1.3 Tujuan dan Sasaran Tujuan yang ingin dicapai adalah sebuah tutunan/guidelines sebuah perancangan cineplex sebagai sebuah ruang publik kota dengan memperhatikan kontuinitas antara aktivitas di luar dengan di dalam bangunan sehingga interaksi sosial tidak terputus, sedangkan sasarannya adalah menciptakan sebuah ruang publik baru dengan fasilitas-fasilitasnya sehingga dapat menjadi sebuah node baru bagi sebuah kota yang secara tidak langsung mempengaruhi perkembangan sebuah kota. 1.4 Metodologi 1.4.1 Metode Mencari Data Observasi Pengamatan langsung pada penayangan film di gedung cineplex/bioskop. Studi pustaka/literatur Mempelajari buku-buku tentang film, akustik, bioskop, publik space,sosiologi masyarakat urban. Studi banding Studi dilakukan dengan membandingkan dengan proyek-proyek yang serupa dengan poyek yang akan dibuat serta melihat secara langsung.

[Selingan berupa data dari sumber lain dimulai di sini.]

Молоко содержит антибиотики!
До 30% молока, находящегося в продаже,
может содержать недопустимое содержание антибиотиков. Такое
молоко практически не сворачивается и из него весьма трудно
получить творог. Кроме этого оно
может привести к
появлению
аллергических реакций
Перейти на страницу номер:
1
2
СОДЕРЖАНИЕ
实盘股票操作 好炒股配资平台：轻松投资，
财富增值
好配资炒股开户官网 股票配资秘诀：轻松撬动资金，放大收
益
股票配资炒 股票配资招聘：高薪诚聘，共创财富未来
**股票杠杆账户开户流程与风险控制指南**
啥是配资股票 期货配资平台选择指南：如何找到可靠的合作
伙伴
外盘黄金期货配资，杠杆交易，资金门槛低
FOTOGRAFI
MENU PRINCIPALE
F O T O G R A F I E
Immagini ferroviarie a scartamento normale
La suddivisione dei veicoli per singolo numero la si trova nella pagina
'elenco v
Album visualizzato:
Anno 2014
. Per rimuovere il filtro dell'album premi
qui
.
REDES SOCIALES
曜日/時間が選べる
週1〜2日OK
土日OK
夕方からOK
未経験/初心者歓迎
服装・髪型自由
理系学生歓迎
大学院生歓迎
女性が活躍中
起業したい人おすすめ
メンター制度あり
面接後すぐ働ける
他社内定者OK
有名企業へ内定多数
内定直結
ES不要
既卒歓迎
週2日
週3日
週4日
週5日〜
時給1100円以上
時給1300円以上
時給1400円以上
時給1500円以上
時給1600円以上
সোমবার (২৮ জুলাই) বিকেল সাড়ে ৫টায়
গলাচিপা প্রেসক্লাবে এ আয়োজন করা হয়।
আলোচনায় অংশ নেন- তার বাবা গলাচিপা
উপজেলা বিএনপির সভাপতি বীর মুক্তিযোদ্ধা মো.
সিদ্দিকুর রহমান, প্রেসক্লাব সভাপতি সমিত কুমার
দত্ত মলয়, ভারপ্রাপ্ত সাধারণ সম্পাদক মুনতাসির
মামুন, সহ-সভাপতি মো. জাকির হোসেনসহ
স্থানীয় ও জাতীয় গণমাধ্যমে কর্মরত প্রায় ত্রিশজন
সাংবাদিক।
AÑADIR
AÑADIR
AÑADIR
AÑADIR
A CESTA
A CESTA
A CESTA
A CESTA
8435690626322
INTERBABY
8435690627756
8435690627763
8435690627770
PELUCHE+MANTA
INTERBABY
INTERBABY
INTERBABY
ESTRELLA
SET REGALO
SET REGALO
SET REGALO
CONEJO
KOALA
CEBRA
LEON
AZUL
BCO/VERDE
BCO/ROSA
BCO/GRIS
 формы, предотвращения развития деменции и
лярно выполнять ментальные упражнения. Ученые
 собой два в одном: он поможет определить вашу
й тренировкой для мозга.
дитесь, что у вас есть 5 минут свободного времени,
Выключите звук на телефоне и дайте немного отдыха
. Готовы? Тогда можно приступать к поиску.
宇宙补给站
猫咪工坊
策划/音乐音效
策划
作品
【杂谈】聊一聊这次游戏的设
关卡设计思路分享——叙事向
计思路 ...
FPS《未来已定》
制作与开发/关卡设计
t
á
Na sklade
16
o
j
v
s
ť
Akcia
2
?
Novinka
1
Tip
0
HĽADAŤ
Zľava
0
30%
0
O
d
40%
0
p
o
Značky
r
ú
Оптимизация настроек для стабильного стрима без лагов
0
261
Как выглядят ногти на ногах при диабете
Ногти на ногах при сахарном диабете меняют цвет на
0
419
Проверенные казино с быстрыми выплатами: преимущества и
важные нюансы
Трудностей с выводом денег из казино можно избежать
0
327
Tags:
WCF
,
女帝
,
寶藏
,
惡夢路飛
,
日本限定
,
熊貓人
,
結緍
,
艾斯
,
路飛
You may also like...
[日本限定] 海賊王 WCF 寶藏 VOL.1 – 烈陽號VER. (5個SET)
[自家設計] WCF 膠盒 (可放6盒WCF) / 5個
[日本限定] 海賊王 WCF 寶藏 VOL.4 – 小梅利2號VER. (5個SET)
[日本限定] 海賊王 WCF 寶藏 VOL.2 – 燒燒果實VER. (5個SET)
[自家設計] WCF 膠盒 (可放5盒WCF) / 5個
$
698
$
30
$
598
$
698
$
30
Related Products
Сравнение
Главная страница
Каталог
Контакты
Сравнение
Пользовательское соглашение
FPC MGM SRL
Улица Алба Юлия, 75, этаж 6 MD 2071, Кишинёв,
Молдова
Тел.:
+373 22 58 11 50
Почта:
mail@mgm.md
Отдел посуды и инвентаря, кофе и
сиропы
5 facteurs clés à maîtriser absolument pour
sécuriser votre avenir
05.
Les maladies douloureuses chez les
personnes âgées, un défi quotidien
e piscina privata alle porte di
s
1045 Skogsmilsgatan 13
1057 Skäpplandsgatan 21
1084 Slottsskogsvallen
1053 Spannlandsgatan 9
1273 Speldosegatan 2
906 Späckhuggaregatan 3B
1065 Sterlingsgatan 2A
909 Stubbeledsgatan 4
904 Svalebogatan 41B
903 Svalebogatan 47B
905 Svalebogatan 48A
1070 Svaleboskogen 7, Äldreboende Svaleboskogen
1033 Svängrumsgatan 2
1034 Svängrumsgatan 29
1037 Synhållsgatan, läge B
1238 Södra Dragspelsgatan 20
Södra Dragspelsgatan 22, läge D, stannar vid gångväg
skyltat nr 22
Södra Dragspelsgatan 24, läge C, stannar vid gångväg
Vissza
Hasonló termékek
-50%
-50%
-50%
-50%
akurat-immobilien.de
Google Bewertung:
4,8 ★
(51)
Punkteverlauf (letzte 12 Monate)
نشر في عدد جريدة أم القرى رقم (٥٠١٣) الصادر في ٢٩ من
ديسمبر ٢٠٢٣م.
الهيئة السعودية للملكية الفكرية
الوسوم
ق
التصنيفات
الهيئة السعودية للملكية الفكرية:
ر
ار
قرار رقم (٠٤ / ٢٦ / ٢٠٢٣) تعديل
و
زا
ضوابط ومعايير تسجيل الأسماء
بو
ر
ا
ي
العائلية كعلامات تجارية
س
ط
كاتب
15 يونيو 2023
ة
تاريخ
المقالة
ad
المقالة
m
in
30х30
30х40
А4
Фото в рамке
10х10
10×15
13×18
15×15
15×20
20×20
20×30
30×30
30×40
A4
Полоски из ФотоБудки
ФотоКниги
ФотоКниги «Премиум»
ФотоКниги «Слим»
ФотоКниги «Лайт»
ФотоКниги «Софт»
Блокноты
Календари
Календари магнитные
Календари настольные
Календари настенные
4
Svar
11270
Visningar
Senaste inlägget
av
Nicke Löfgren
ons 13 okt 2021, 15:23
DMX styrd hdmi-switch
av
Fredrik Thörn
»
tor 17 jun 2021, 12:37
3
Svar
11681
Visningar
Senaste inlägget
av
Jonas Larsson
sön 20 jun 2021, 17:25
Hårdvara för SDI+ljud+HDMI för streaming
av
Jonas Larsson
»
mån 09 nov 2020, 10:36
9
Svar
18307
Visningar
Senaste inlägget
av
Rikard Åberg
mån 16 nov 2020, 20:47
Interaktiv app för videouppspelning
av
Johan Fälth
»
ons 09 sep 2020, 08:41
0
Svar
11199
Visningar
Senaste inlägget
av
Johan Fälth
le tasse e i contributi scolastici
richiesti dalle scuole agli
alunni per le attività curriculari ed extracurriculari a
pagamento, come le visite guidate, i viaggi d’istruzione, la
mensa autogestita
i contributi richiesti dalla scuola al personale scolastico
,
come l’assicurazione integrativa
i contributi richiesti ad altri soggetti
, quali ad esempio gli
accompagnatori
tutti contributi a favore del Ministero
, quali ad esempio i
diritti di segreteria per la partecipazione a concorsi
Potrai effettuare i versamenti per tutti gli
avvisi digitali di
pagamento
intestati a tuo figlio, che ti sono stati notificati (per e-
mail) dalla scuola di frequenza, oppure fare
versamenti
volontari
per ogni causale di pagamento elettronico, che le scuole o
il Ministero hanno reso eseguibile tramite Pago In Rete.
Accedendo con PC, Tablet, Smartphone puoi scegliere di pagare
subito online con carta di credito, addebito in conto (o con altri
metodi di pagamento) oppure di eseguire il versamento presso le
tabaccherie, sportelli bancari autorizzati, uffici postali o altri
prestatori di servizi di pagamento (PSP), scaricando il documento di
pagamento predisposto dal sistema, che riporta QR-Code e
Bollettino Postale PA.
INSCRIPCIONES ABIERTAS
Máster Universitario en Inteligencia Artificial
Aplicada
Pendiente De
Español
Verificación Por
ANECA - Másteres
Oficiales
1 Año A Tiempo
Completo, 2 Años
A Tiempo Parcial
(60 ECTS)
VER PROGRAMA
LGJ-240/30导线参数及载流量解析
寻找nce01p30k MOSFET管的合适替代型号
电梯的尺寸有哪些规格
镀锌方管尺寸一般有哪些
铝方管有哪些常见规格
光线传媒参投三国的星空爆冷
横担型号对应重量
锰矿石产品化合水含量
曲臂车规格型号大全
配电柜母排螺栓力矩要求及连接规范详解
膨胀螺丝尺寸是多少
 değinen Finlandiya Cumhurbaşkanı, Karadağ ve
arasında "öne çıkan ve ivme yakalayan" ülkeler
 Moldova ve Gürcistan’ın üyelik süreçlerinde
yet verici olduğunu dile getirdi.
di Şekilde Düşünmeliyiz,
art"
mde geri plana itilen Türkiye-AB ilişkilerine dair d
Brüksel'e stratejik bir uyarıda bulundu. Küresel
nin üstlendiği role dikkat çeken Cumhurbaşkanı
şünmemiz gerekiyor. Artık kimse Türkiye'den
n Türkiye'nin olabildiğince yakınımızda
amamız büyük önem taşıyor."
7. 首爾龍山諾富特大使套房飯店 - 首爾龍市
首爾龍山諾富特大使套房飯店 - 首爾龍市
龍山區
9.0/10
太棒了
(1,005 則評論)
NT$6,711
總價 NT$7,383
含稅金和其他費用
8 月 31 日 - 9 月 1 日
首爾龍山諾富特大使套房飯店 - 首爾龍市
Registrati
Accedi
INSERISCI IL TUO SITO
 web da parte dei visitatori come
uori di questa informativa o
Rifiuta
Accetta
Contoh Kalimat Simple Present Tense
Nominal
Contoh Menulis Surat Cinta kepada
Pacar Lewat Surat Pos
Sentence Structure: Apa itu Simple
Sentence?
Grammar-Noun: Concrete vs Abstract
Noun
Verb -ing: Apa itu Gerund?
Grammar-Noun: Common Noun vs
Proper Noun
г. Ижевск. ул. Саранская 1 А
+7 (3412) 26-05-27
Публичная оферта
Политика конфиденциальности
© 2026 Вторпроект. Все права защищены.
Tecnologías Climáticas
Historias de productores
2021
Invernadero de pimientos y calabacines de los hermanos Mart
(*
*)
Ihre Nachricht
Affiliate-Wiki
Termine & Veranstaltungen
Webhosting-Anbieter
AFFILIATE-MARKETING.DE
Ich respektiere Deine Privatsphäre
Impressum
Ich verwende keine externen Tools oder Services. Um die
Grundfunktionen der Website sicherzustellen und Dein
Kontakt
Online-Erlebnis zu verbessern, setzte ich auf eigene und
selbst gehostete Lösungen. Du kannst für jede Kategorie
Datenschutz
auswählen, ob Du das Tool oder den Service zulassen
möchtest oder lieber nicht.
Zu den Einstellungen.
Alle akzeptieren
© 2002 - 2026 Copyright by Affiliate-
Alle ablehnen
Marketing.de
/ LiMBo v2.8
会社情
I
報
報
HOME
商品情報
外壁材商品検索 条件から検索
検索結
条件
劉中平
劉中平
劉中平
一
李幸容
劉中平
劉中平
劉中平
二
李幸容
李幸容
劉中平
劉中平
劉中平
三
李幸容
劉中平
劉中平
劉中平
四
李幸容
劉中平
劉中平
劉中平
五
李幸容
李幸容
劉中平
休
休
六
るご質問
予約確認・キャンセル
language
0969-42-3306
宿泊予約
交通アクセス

1.4.2 Metode Menganalisis Data Kualitatif Temuan-temuan dikomunukasikan secara naratif tentang berbagai kegiatan bioskop, standar-standar bioskop, publik space. 1.5 Sistematika Penulisan BAB I PENDAHULUAN Mengungkapkan latar belakang, rumusan masalah, tujuan dan sasaran, metode dan sistematika penulisan. BAB II TINJAUAN TEORITIS GEDUNG CINEPLEX Mengungkapkan potensi dan beserta segala fasilitas yang menyertainya. BAB III TINJAUAN RUANG INTERAKSI SOSIAL MASYARAKAT URBAN Mengungkapkan hubungan antara fasilitas dengan ruang publik yang ingin diciptakan melalui teori-teori mengenai ruang publik dan interaksi sosial yang terjadi didalamnya. BAB IV KONSEP DESAIN Mengungkapkan proses untuk menemukan ide-ide konsep perencanaan dan perancangan melalui metode-metode analisa tertentu yang diaplikasikan pada site. BAB V KESIMPULAN Mentransformasikan ide-ide desain dalam rancangan fisik arsitektural.